[Work instructions] Where does the word "Public" occur in the data below? Copy each line that holds it.

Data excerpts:

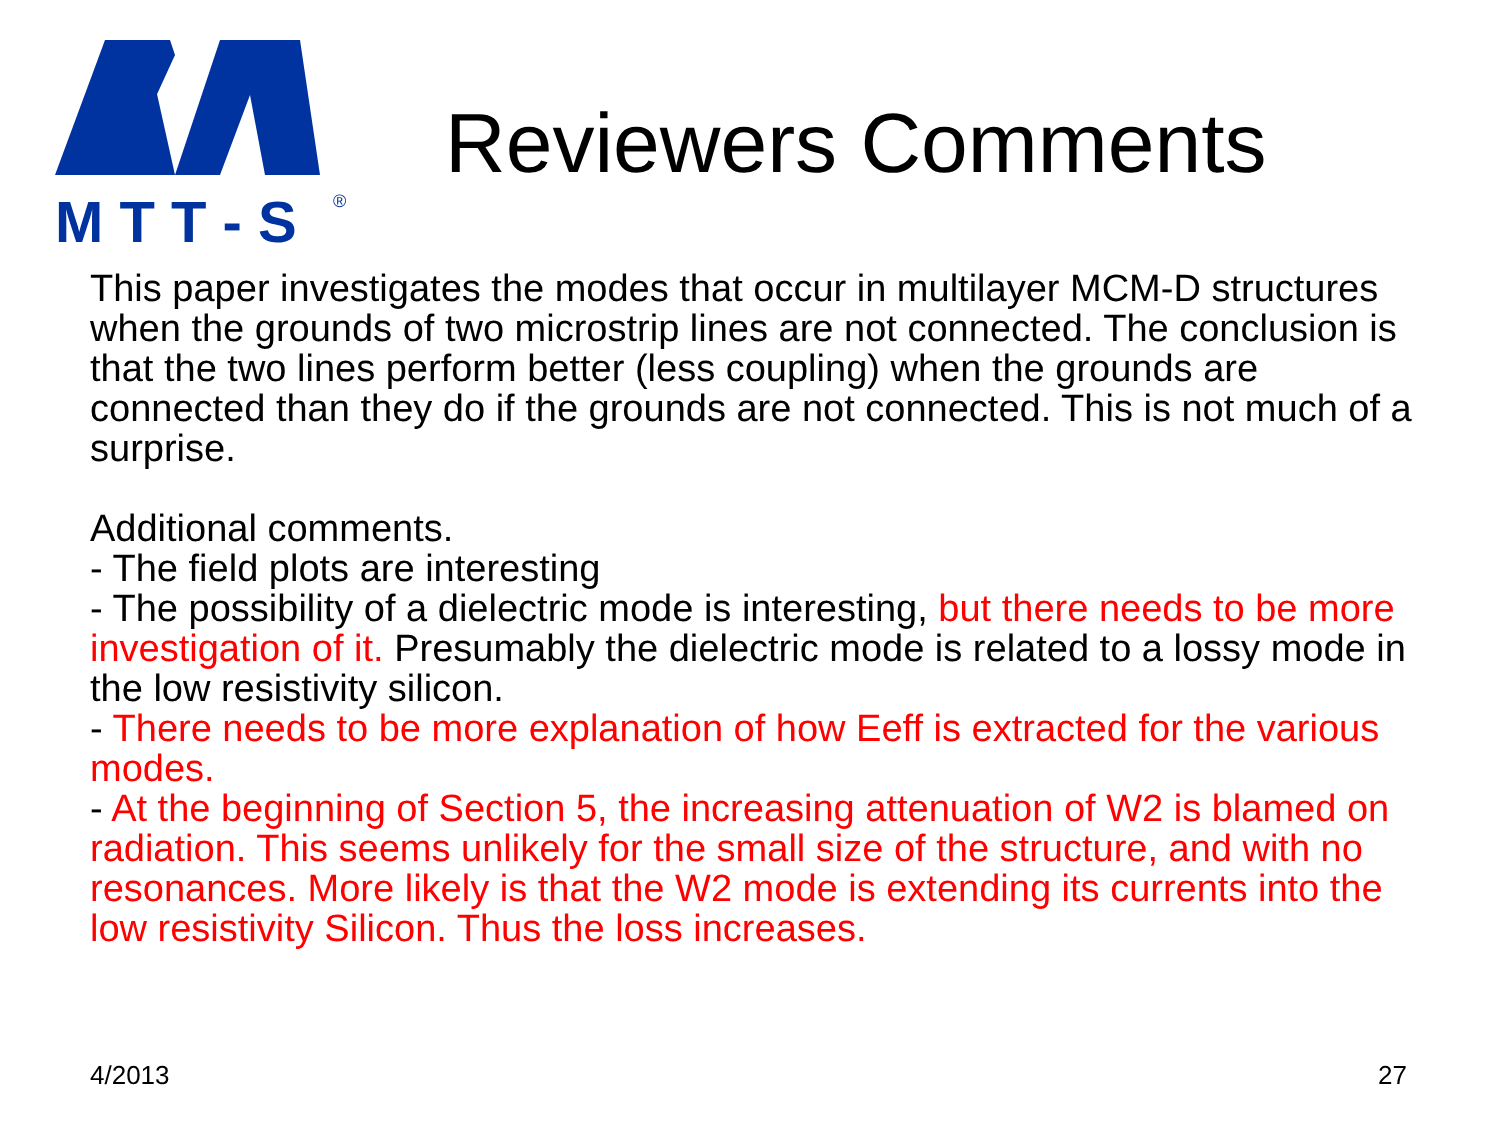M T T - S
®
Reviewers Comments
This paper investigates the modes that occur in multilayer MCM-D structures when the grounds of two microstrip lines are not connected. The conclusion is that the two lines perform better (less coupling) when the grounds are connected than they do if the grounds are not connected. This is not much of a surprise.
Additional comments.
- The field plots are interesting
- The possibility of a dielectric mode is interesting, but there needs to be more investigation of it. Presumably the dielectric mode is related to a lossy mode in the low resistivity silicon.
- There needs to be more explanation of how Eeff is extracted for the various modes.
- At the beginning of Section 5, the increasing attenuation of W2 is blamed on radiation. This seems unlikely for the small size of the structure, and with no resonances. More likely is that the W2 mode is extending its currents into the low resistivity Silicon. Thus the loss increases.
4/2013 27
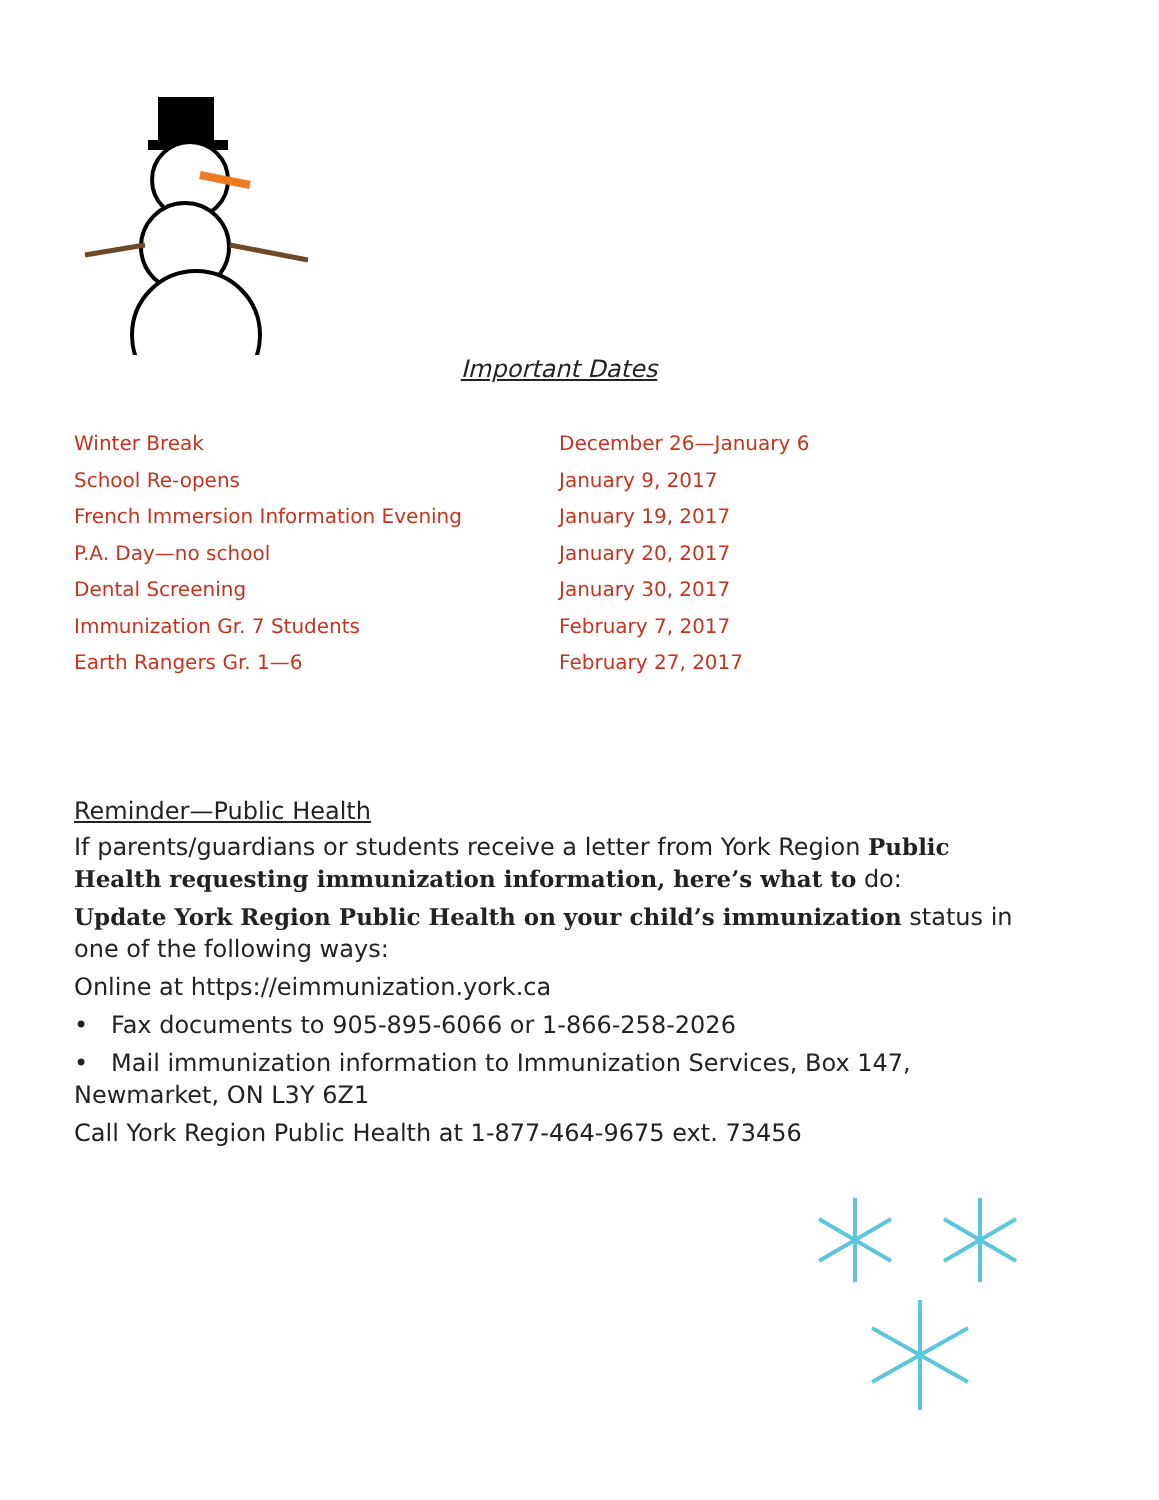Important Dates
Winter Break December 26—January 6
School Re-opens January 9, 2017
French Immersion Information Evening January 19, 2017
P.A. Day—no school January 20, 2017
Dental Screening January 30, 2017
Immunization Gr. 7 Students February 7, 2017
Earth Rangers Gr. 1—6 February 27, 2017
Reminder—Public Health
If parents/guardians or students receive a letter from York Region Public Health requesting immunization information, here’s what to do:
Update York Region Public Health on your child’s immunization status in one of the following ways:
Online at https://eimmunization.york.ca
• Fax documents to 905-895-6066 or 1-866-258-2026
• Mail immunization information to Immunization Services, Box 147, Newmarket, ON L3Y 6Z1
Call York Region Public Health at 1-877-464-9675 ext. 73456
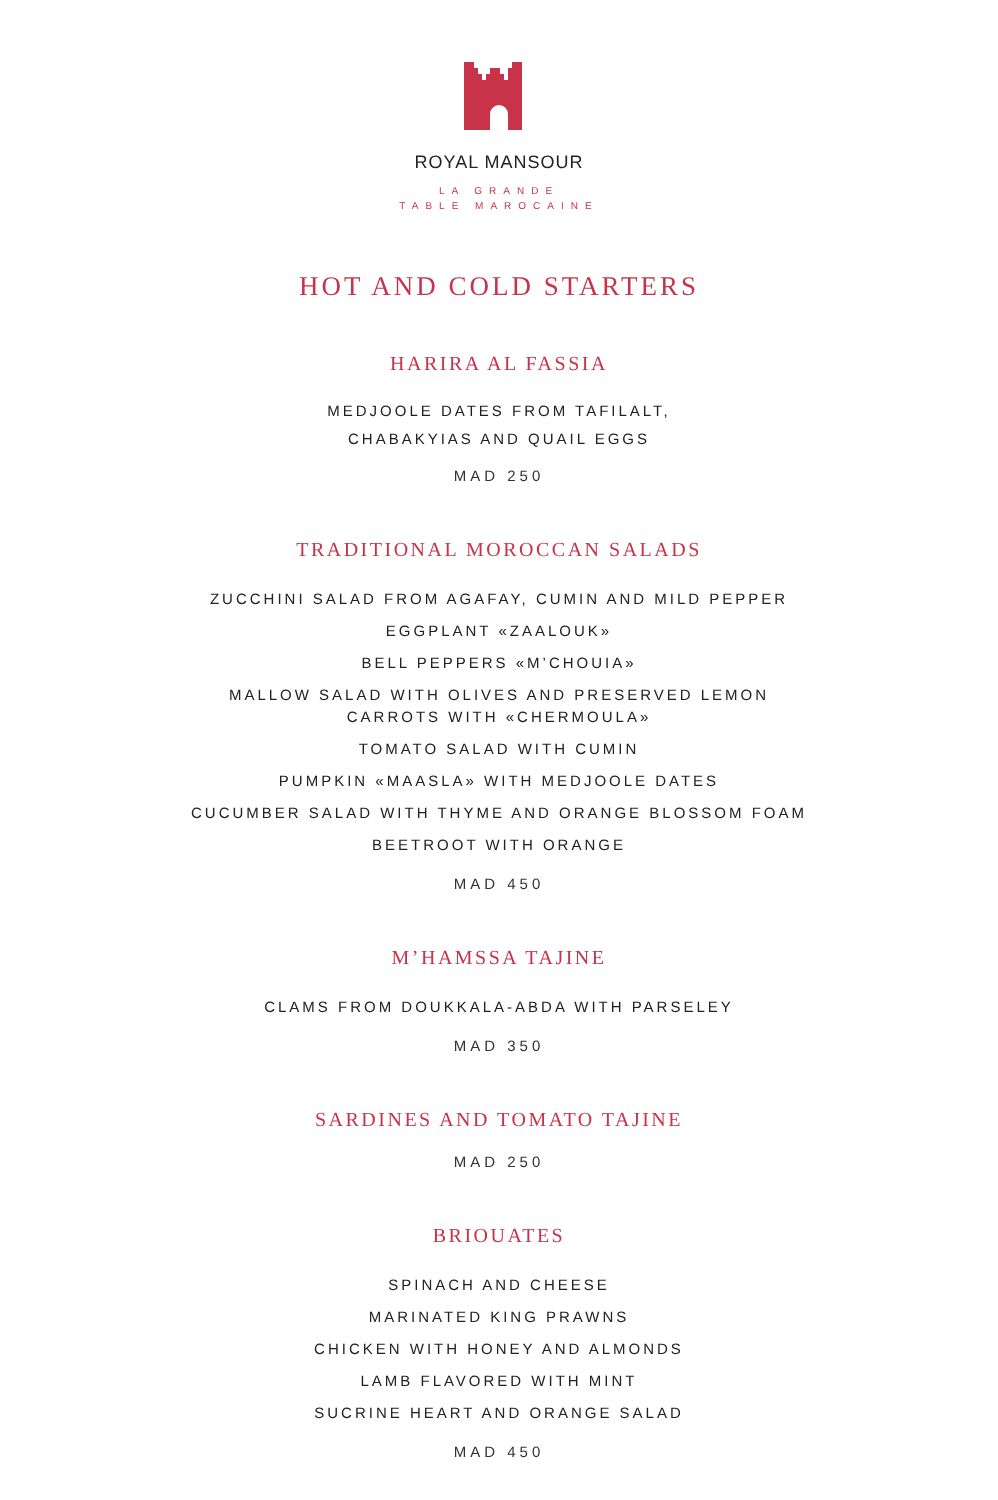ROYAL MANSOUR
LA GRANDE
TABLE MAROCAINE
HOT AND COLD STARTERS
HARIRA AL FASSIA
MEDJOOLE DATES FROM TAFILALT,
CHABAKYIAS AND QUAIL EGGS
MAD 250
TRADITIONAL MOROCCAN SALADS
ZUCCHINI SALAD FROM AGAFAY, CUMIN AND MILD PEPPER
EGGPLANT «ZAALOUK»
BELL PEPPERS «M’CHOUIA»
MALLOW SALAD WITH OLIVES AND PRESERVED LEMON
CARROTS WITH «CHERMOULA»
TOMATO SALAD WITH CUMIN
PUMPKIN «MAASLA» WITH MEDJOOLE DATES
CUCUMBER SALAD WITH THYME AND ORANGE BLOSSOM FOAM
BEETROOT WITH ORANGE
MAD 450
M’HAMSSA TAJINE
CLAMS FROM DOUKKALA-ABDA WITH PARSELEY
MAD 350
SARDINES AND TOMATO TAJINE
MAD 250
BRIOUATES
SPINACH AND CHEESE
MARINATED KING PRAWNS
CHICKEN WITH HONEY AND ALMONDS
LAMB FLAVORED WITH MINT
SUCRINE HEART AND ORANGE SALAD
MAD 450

[Expected answer]
Reminder—Public Health
If parents/guardians or students receive a letter from York Region Public Health requesting immunization information, here’s what to do:
Update York Region Public Health on your child’s immunization status in one of the following ways:
Call York Region Public Health at 1-877-464-9675 ext. 73456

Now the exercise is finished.